4/10
Five Go To The Movies
5 March 2022
Following the Beatles example, it was inevitable that other successful British Invasion bands would climb aboard the movie bandwagon. For a time, both here and in the States, the Dave Clark Five were probably the next most popular group of the day and were natural candidates for the big-screen. Like the Beatles, the direction gig was given to a young, up-and-coming director who would go on to greater things, in this case John Boorman, who boldly avoids the cheap cash-in route to instead come up with an ambitious, rather odd, individualistic road movie commenting as it goes on the generation gap, the price of fame and ultimately conformity (or not) with the expectations of society.

The film starts with a similar scene to one later used in "Help!" with the group living together in one big place, although one noticeably less salubrious than the posh pad the Beatles inhabit and also coincidentally shares with it another location, namely Salisbury Plain where again the army are on manoeuvres. But there the resemblance ends as Boorman undertakes, literally a very different journey with his film.

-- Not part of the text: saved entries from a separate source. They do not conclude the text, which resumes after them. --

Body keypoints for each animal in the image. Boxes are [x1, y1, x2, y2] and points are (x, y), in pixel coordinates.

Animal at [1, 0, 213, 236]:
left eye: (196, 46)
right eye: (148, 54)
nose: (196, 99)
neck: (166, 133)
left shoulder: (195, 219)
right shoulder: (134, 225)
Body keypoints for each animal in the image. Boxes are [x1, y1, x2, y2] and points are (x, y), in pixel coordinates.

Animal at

Band-leader Clark, besides being about the only good-looking guy in the group gets the main gig here as Steve who runs away with advertising "It Girl" Barbara Ferris's Dinah, ostensibly for her to buy an island retreat (ironically, something the Beatles also considered doing themselves, a few years later). With the rest of the group in often Keystone Cops-type pursuit, along with the national press pursuing a trumped-up kidnap story by Ferris's manager, we see Clark and Ferris hitch up with a bunch of nihilistic beatniks on the Plain actively passing round joints, then get taken in hand by the odd, slightly sinister middle-aged couple of Robin Bailey and a pre-Mildred Yootha Joyce who seem keen to get the attractive young couple bathed and disrobed as a prelude to who knows what. The rest of the group here catches up with them and they all dress up for a fancy-dress ball with Mike Smith making an especially unbecoming Jean Harlow.

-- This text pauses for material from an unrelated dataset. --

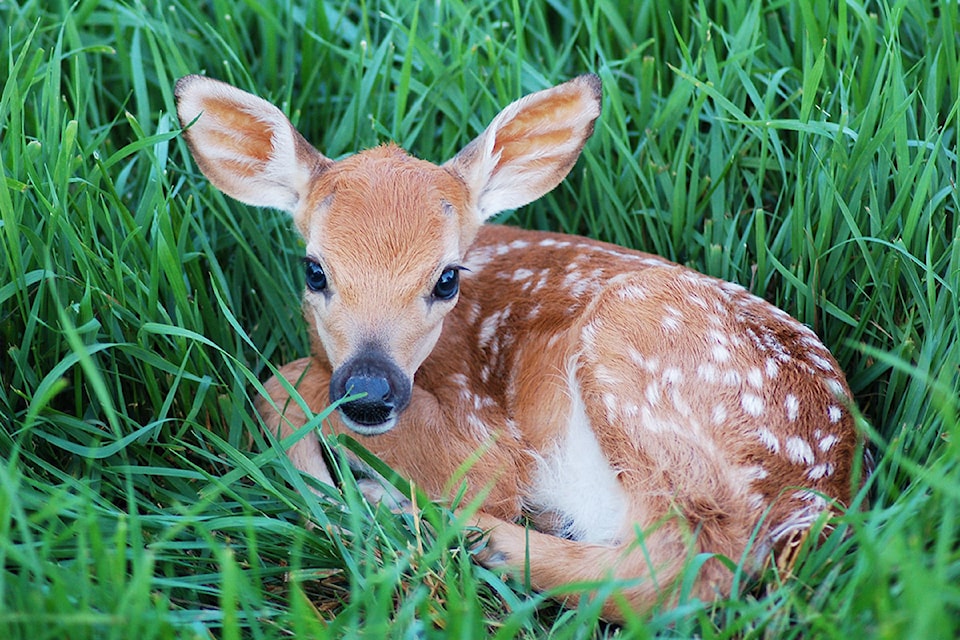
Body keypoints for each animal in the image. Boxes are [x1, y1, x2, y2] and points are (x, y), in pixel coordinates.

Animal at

The climax takes place at the island which turns out not to be the panacea the couple were hoping for leaving them to make their own individual decisions to accept or reject their respective confining day-jobs.

Like I said, this was a strange, off-beat affair and while I admire Boorman's own act of rebellion in not rushing to direct a cheap movie exploiting the group's fame, it ultimately failed to take me far down the road with it. There's no chemistry between Clark and Ferris, and the former, for all his pearly-white, saturnine good-looks never seems comfortable with his lines. His band-mates seem to be in a different movie altogether and can act even less than their leader. As for the music, the bright, successful title-song apart, it's similarly nondescript.

The film wants to be hip and happening in the way that other contemporary "youth" films like "The Knack, And How To Use It" or "Darling" also tried to be but, saddled with its pop-group cast, (there is noticeably no staged group musical performance anywhere in the film) one suspects that Boorman would rather the group wasn't in the film at all. In the end, I found it too lightweight and disjointed to really capture my attention far less hold it for its running-time, more "Bits and Pieces" than "Glad All Over", I guess you'd have to say.